Breaking Down Barriers to Climate Action


Arun Mishra, Oliver Eitelwein, and Simon Glynn

3 min read

Editor’s note: This is the first in a series of articles detailing ways in which the pharmaceutical industry can make sustainability a corporate priority.

One of the biggest challenges facing companies on their sustainability journeys is also arguably the most important — embedding it in the corporate culture. It’s one thing to pledge to cut emissions and to push toward net-zero, but it’s entirely another to build climate action into the life cycle of a product, including influencing partners up and down the supply chain.
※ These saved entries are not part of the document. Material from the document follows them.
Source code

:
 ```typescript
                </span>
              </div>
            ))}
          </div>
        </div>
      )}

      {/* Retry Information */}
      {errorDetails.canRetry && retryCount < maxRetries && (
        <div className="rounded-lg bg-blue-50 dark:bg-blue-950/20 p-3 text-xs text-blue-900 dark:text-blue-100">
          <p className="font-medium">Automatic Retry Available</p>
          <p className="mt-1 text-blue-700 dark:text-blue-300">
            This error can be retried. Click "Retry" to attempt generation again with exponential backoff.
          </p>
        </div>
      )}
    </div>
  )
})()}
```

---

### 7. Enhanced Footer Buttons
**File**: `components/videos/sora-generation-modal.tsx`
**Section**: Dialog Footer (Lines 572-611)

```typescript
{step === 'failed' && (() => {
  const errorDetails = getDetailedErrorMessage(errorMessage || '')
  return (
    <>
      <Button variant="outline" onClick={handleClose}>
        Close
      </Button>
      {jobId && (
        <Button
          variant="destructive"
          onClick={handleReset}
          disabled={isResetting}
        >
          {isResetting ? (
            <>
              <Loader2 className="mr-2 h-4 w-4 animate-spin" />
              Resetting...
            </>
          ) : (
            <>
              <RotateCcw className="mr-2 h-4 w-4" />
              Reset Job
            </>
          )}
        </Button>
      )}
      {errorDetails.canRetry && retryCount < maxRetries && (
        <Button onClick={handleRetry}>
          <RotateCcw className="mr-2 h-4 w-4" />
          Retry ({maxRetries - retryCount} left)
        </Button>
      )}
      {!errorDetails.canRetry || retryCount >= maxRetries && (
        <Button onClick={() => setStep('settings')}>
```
In fact, putting a company’s commitment into practice was one of the top barriers to achieving climate goals, according to a new report by Oliver Wyman and the Climate Group. In Getting Going, we interviewed climate leaders in companies and conducted a quantitative survey across sectors and geographic regions. We heard positive success stories as well as a series of steps needed to breakthrough some of the barriers identified below.

Enabling Action

Breaking through these barriers takes courage and leadership. During our interviews with 29 leading companies, including with three of the world’s largest pharmaceutical companies — Astrazeneca, Novo Nordisk, and Pfizer — heard a series of steps leaders can take to embed sustinability throughout the corporate enterprise. We’ve identified four core enablers that make corporate action on climate happen. The topic requires attention throughout the organization, at all management levels. The organization needs a vision to set goals and priorities and give shape to an otherwise disparate and tactical agenda. This vision must be embedded in the reality of the organization’s operation. And the organization must align people’s overall accountability — not specifically for climate — in a way that supports and incentivizes the actions required.

Leading by Example
We heard success stories from the companies across the industries on how leaders can make meaningful progress and developed a menu of approaches and solutions:

The three pharmaceutical companies we interviewed offered examples on how they are meaningful progress on climate action:

  • AstraZeneca ran a conference with its suppliers, setting out its Scope 3 targets, and the collaborative approach it intends to use with its suppliers to help achieve them. The company uses social progress as well as environmental considerations when assessing suppliers.
  • Pfizer formed a consortium with other pharmaceutical companies to bring about power purchase agreements for their suppliers, aggregating the scale of the pharmaceutical companies with some of the smaller firms that supply them.
  • Novo Nordisk developed an employee education program, Circular for Zero, to train employees on climate action. It is tailored to the employee’s level of knowledge on climate change and the company’s approach to reducing emissions

These and other examples are covered in more depth in the Getting Going report.

    Pressure is only going to get heavier on companies to be more thoughtful and thorough about their sustainability efforts. Making climate action a core function not only within the corporate strategy, but also within operations — having it become business as usual — must be the goal, especially if we are to achieve scale. We will examine steps the pharmaceutical industry can take to reduce environmental harm in upcoming Oliver Wyman Health articles.